Once XLSTAT is open, select the XLSTAT / Describing data / Resampled Statistics command, or click on the corresponding button of the Describing data toolbar (see below).

boot0.gifboot1.gif

Once you have clicked on the button, the Resampled Statistics dialog box appears. The data corresponding to the variable "Sepal length" were selected on the Excel sheet.

Note that for a resampling, the data must be numerical data.

As the name of the variable was included in the selection, the Labels included option was also selected.

The Sheet option was selected because we wanted the results displayed on a new sheet of the workbook. The chosen resampling method is the bootstrap method with 200 resamples.

boot2.gif

In the Outputs tab, select the statistics to be studied. We select the mean and both standard deviations.

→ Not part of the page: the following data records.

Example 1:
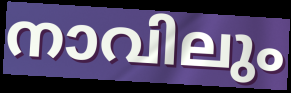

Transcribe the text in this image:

നാവിലും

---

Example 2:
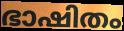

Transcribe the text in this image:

ഭാഷിതം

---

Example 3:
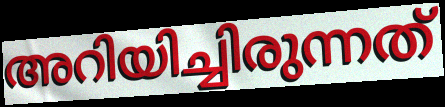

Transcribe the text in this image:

അറിയിച്ചിരുന്നത്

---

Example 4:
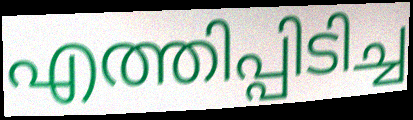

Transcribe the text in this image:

എത്തിപ്പിടിച്ച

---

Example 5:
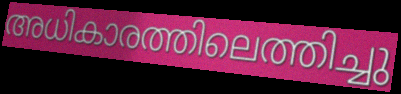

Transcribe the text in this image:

അധികാരത്തിലെത്തിച്ചു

The 95 % standard bootstrap interval is selected. You can display all 200 samples and resampled statistics using Resamples and Resampled statistics options.

boot3.gif

In the Charts tab, histograms have been selected.

boot4.gif

Click on OK to launch the analysis.

Interpreting the results of the resampled statistics

The results are displayed on the new sheet named "Resampling".

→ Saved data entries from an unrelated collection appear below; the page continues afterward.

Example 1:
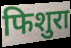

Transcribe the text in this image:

फिशुरा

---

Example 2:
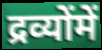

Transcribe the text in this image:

द्रव्योंमें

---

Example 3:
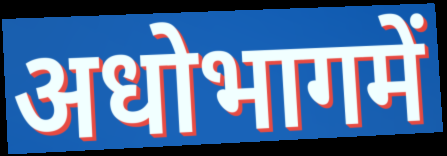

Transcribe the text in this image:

अधोभागमें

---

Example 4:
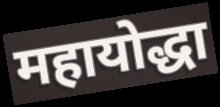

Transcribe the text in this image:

महायोद्धा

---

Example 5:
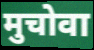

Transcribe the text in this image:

मुचोवा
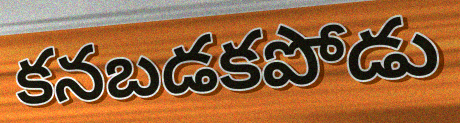
కనబడకపోడు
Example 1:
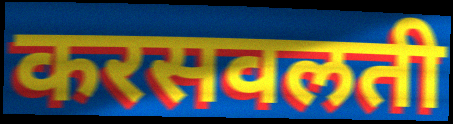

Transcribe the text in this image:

करसवलती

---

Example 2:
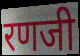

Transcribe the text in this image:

रणजी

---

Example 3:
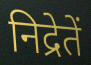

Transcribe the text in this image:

निद्रेतें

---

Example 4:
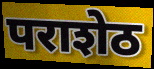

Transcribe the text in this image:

पराशेठ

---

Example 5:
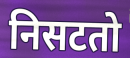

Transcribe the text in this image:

निसटतो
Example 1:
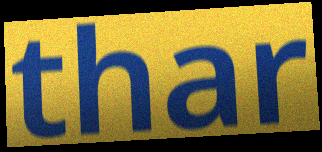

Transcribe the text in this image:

thar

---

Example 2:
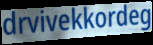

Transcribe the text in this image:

drvivekkordeg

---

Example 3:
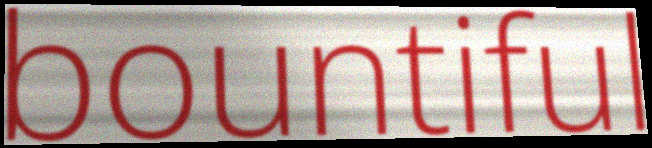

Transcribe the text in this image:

The following table gathers the obtained bootstrap statistics for the sample mean and standard deviations. We can see that bootstrap estimates are very close to the original estimates even with only 200 resamples. For the mean, the 95 % standard bootstrap confidence interval is very narrow. For the standard deviations, we can see that the sample-based and the population-based standard deviations are very close and that bootstrap estimates are very similar to original estimates. Confidence intervals are also very narrow even with 200 resamples.

boot5.gif

Histograms can be used to visualise the bootstrap distribution of the mean and standard deviations. For the mean, we see that 56 of the 200 values are in the range [58.2, 58.64], which also includes the mean over the original sample. The table of intervals is also given in order to better understand the distribution. The resampling tool automatically decides the number of intervals. If you wish to adapt it to your analysis, simply use the "Histograms" function of XLSTAT on the resampled statistics obtained when the “Resampled statistics” is selected on the “Outputs” tab. boot6.gif

This tool allows you to calculate different types of confidence intervals on a large number of descriptive statistics. The addition of weight and the treatment of several variables simultaneously are also possible.